Saved entries
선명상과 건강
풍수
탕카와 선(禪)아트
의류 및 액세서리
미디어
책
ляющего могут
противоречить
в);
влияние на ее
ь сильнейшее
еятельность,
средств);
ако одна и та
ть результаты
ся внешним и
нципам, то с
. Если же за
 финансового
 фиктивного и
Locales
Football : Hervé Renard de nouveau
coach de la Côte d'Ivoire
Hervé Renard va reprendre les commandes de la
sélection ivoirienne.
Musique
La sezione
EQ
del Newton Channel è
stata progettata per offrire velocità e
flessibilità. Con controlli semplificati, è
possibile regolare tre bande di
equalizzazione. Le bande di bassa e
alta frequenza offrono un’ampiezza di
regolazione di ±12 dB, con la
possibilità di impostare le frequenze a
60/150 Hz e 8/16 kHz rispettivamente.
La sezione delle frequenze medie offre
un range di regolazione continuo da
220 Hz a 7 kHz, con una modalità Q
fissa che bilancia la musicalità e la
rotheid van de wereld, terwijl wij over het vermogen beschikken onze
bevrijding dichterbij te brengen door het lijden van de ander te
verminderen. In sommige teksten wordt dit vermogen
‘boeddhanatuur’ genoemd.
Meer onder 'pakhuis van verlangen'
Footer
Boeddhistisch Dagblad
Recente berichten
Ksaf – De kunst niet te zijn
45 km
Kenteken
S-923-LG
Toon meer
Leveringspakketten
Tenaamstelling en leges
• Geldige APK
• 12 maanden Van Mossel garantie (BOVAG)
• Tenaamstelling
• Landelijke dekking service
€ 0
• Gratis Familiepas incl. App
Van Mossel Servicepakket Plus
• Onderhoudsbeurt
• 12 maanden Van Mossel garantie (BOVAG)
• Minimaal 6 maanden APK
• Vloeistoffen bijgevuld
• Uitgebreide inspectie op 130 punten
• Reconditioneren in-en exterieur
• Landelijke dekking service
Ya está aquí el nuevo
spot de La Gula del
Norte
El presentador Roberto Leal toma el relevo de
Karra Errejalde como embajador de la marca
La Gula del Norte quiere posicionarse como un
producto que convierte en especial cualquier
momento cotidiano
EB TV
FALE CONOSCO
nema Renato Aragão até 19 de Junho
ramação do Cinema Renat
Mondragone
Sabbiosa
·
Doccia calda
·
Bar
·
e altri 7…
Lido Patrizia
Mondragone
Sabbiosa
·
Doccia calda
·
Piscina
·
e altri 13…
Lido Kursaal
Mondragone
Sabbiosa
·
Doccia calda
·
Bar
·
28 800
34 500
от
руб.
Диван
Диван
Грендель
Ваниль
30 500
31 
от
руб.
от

-- Instructions for the task --
Please rewrite each line of the listing above as a numbered list, leaving out any blank lines.

-- Output of the task --
1. 선명상과 건강
2. 풍수
3. 탕카와 선(禪)아트
4. 의류 및 액세서리
5. 미디어
6. 책
7. ляющего могут
8. противоречить
9. в);
10. влияние на ее
11. ь сильнейшее
12. еятельность,
13. средств);
14. ако одна и та
15. ть результаты
16. ся внешним и
17. нципам, то с
18. . Если же за
19.  финансового
20.  фиктивного и
21. Locales
22. Football : Hervé Renard de nouveau
23. coach de la Côte d'Ivoire
24. Hervé Renard va reprendre les commandes de la
25. sélection ivoirienne.
26. Musique
27. La sezione
28. EQ
29. del Newton Channel è
30. stata progettata per offrire velocità e
31. flessibilità. Con controlli semplificati, è
32. possibile regolare tre bande di
33. equalizzazione. Le bande di bassa e
34. alta frequenza offrono un’ampiezza di
35. regolazione di ±12 dB, con la
36. possibilità di impostare le frequenze a
37. 60/150 Hz e 8/16 kHz rispettivamente.
38. La sezione delle frequenze medie offre
39. un range di regolazione continuo da
40. 220 Hz a 7 kHz, con una modalità Q
41. fissa che bilancia la musicalità e la
42. rotheid van de wereld, terwijl wij over het vermogen beschikken onze
43. bevrijding dichterbij te brengen door het lijden van de ander te
44. verminderen. In sommige teksten wordt dit vermogen
45. ‘boeddhanatuur’ genoemd.
46. Meer onder 'pakhuis van verlangen'
47. Footer
48. Boeddhistisch Dagblad
49. Recente berichten
50. Ksaf – De kunst niet te zijn
51. 45 km
52. Kenteken
53. S-923-LG
54. Toon meer
55. Leveringspakketten
56. Tenaamstelling en leges
57. • Geldige APK
58. • 12 maanden Van Mossel garantie (BOVAG)
59. • Tenaamstelling
60. • Landelijke dekking service
61. € 0
62. • Gratis Familiepas incl. App
63. Van Mossel Servicepakket Plus
64. • Onderhoudsbeurt
65. • 12 maanden Van Mossel garantie (BOVAG)
66. • Minimaal 6 maanden APK
67. • Vloeistoffen bijgevuld
68. • Uitgebreide inspectie op 130 punten
69. • Reconditioneren in-en exterieur
70. • Landelijke dekking service
71. Ya está aquí el nuevo
72. spot de La Gula del
73. Norte
74. El presentador Roberto Leal toma el relevo de
75. Karra Errejalde como embajador de la marca
76. La Gula del Norte quiere posicionarse como un
77. producto que convierte en especial cualquier
78. momento cotidiano
79. EB TV
80. FALE CONOSCO
81. nema Renato Aragão até 19 de Junho
82. ramação do Cinema Renat
83. Mondragone
84. Sabbiosa
85. ·
86. Doccia calda
87. ·
88. Bar
89. ·
90. e altri 7…
91. Lido Patrizia
92. Mondragone
93. Sabbiosa
94. ·
95. Doccia calda
96. ·
97. Piscina
98. ·
99. e altri 13…
100. Lido Kursaal
101. Mondragone
102. Sabbiosa
103. ·
104. Doccia calda
105. ·
106. Bar
107. ·
108. 28 800
109. 34 500
110. от
111. руб.
112. Диван
113. Диван
114. Грендель
115. Ваниль
116. 30 500
117. 31 
118. от
119. руб.
120. от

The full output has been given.